Though the Impact has built its attack around Drogba, they have other quality players, so the Red Bulls can’t just focus only on stopping Drogba.

“We understand that they’re still jockeying for position, but we’re in the same spot. It would be naïve for us to think that just because we’re at the top of the table now our work’s done,” goalkeeper Luis Robles said. “If anything, we’re still looking to improve. Just looking at film today, we know what we’re up against, a very fast team. They’ve got more than just Didier. Yeah, he’s coming. He’s changed almost the outlook or vantage point of that team, but they already had good players, and he might have been the missing piece to just help them get over the hump.

“We’ll look to play him the same way that we played against Kai (Kamara), understanding that there’s some battles that we may not win, but if we can pick the loose balls, if we can limit the damage of the other players, it puts us in a good position to win.”

Marsch agreed. Suspended and watching Saturday’s game against the Crew from a luxury box, he was proud of the way the team combined to limit Kamara’s effectiveness.

“I thought they did a very good job of that with Kamara,” Marsch said. “Kamara maybe got sort of on the end of one play in the first half in the box, but for the most part, with all the different crosses and runs and everything else, he hardly found any space. So it’s a version of that. Kamara’s a little bit more athletic than what Drogba is at this point, but it’s very similar to making sure that he doesn’t have space.
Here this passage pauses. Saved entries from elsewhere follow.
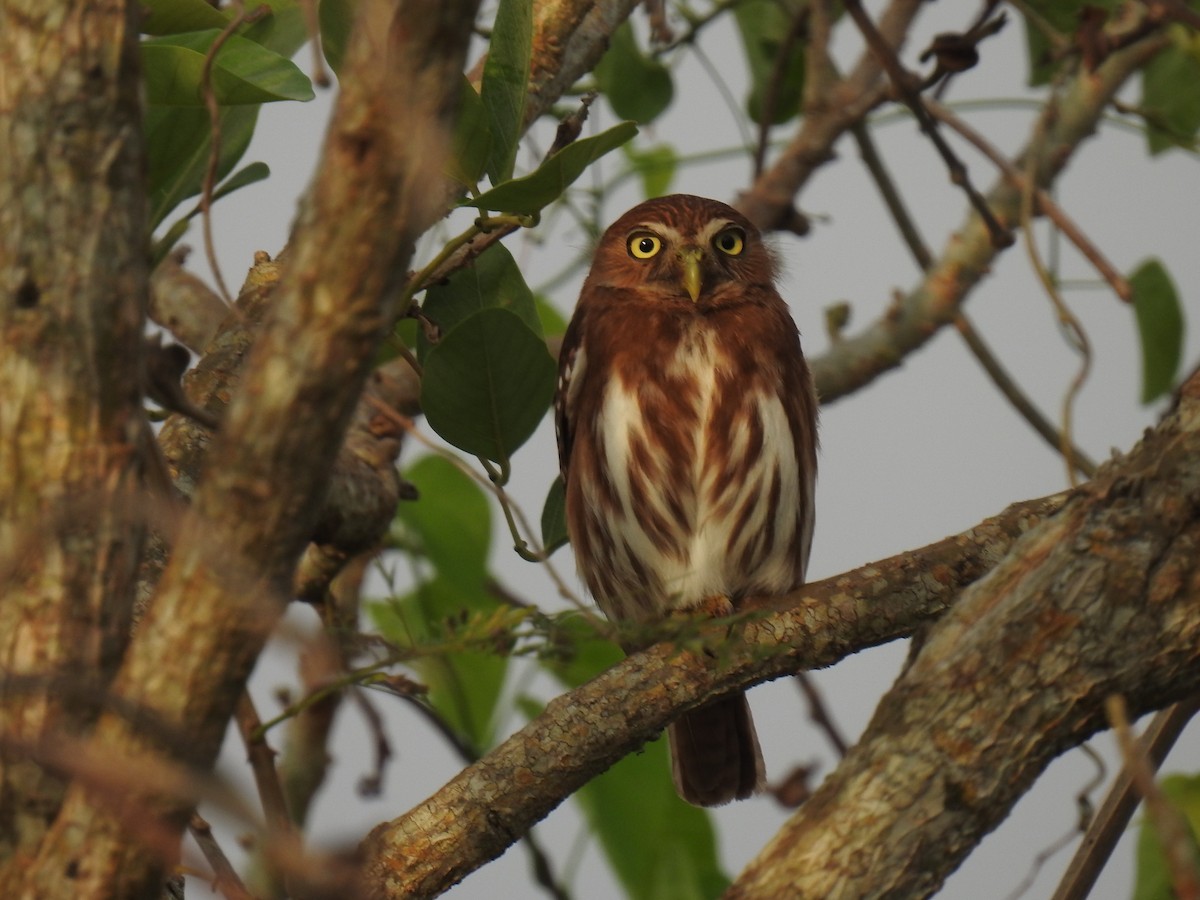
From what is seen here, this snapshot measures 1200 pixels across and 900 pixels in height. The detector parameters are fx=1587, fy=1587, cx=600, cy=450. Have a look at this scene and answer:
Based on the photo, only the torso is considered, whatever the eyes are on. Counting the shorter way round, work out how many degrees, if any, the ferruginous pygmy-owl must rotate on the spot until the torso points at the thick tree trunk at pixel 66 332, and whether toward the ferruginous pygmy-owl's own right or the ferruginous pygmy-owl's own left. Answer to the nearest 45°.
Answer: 0° — it already faces it

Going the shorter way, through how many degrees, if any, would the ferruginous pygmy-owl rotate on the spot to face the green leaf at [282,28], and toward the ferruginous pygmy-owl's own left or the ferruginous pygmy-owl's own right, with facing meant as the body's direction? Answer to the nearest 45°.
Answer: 0° — it already faces it

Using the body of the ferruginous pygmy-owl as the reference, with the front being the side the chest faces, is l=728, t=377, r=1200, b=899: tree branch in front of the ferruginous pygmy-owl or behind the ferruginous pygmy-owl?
in front

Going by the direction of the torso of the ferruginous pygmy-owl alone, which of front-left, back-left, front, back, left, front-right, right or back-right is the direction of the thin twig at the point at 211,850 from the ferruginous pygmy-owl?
front-right

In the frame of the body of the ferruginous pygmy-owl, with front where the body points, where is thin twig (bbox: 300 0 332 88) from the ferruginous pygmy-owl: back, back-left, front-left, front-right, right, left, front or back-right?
front

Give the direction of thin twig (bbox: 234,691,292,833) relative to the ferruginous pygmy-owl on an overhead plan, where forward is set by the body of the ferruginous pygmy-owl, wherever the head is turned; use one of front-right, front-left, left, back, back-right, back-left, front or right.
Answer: front-right

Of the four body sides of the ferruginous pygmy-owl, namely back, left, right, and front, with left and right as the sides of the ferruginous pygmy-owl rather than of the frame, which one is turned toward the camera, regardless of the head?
front

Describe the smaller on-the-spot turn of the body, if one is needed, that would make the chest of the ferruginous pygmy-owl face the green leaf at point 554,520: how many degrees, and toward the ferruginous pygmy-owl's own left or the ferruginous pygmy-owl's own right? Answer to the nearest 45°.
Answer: approximately 45° to the ferruginous pygmy-owl's own right

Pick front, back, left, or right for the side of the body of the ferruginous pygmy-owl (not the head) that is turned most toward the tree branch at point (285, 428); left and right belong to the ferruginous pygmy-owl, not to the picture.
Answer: front

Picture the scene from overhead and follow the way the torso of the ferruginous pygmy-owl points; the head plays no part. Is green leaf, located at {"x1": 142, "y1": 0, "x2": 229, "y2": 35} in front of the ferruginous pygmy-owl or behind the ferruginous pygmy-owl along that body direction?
in front
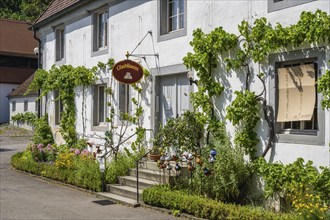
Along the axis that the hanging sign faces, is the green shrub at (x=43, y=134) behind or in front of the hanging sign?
behind

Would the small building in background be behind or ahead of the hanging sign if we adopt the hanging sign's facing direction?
behind

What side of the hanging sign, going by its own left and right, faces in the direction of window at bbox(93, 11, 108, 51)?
back

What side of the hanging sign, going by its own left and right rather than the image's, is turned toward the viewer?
front

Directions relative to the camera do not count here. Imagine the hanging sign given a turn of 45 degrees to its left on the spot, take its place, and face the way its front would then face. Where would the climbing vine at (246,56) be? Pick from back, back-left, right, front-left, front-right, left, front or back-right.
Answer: front

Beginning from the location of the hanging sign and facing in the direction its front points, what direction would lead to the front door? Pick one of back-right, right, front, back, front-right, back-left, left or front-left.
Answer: left

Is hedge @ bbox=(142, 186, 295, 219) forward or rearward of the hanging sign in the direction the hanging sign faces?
forward

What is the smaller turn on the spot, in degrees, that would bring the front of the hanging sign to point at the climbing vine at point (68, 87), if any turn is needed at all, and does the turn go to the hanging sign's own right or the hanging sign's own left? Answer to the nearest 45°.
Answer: approximately 135° to the hanging sign's own right

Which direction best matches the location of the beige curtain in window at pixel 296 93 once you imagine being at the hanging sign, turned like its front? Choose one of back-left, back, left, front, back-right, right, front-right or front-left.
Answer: front-left
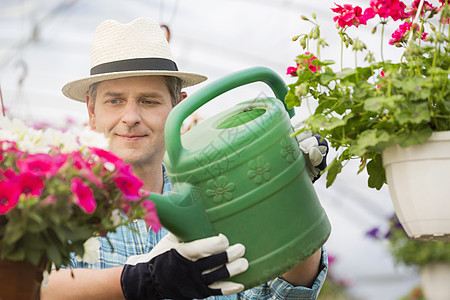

“He’s very good at working off the shoulders of defenders and putting himself in gaps so that he can gain space to now go up and compete for balls, which means when balls go wide our center backs and our entire back line need to really look over their shoulder and identify where he is.”

It will help that left back Kemar Lawrence returns after missing the Crew game due to personal reasons. That means Connor Lade will return to right back. Ironically, Lade had perhaps his best game of the season against the Crew and earned a spot on the MLS Team of the Week.

“They’re a confident team. They’re a very talented team,” McCarty said. “Individually, position by position, they’re one of the more talented teams in the league. Obviously the schedule has been a bit weird with them being in CONCACAF (Champions League), so they haven’t really been able to get much of a rhythm in MLS this year. Now their sole focus is making the playoffs and we’re in their way. They’re still fighting to make the playoff. It’s no guarantee that they get in.”

So it’s just another game against yet another desperate team. Hopefully the Red Bulls know how to handle those by now.